The
concept of high-risk plaque emerged from pathologic and epidemiologic
studies 3 decades ago that demonstrated plaque rupture with thrombosis
as the predominant mechanism of acute coronary syndrome and sudden
cardiac death. Thin-cap fibroatheroma, a plaque with a large lipidic
core covered by a thin fibrous cap, is the prototype of the
rupture-prone plaque and has been traditionally defined as “vulnerable
plaque.” Although knowledge on the pathophysiology of plaque instability
continues to grow, the risk profile of our patients has shifted and the
character of atherosclerotic disease has evolved, partly because of
widespread use of lipid-lowering therapies and other preventive
measures.
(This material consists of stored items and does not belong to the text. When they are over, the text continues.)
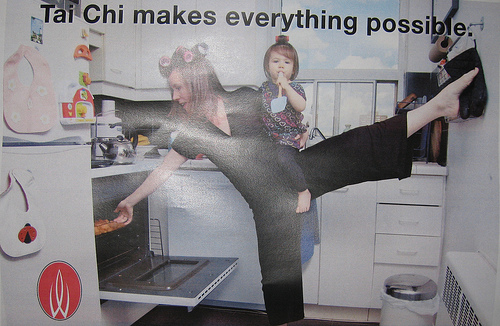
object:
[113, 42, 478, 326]
woman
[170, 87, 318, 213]
shirt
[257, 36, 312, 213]
child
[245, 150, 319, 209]
woman's hip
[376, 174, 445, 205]
cabinet drawer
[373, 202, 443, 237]
cabinet drawer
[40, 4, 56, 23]
letter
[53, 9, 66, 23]
letter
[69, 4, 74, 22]
letter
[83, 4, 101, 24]
letter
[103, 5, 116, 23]
letter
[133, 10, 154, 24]
letter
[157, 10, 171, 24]
letter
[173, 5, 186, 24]
letter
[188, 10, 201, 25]
letter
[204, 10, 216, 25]
letter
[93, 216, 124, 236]
food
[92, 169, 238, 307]
oven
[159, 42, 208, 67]
curlers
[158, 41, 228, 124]
woman's hair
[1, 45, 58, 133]
bib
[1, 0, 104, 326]
fridge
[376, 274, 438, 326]
trash can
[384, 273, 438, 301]
silver lid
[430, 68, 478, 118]
woman's foot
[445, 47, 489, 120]
oven mitt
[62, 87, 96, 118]
barn toy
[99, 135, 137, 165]
tea kettle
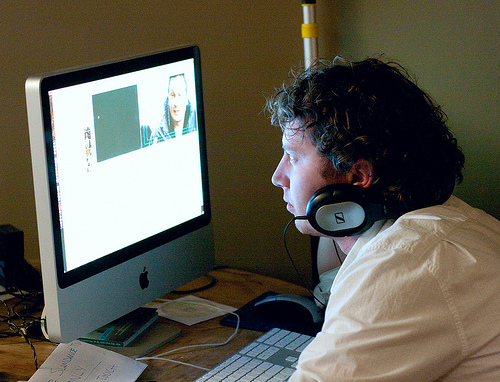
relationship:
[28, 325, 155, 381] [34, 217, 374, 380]
paper on desk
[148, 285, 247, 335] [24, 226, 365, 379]
cd on desk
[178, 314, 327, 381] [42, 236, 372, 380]
keyboard on desk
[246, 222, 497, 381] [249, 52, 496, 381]
shirt on man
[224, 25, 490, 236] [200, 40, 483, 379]
hair on man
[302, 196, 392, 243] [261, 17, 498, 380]
headphones on man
In vivo intracoronary imaging studies indicate that
superficial erosion causes up to 40% of acute coronary syndromes. This
changing landscape calls for broader perspective, expanding the concept
of high-risk plaque to the precursors of all major substrates of
coronary thrombosis beyond plaque rupture. Other factors to take into
consideration include dynamic changes in plaque composition, the
importance of plaque burden, inflammatory activation (both local and
systemic), healing mechanisms, regional hemodynamic pattern, properties
of the fluid phase of blood, and the amount of myocardium at risk
subtended by a lesion. Rather than the traditional focus limited to the
thin-cap fibroatheroma, the authors advocate a more comprehensive
approach that considers both morphologic features and biological
activity of plaques and blood. This position paper highlights the
challenges to the usual concept of high-risk plaque, proposes a broader
definition, and analyzes its key morphologic features, the technological
progress of plaque imaging (particularly using intracoronary imaging
techniques), advances in pharmacologic therapies for plaque regression
and stabilization, and the feasibility and efficacy of focal
interventional treatments including preemptive plaque sealing.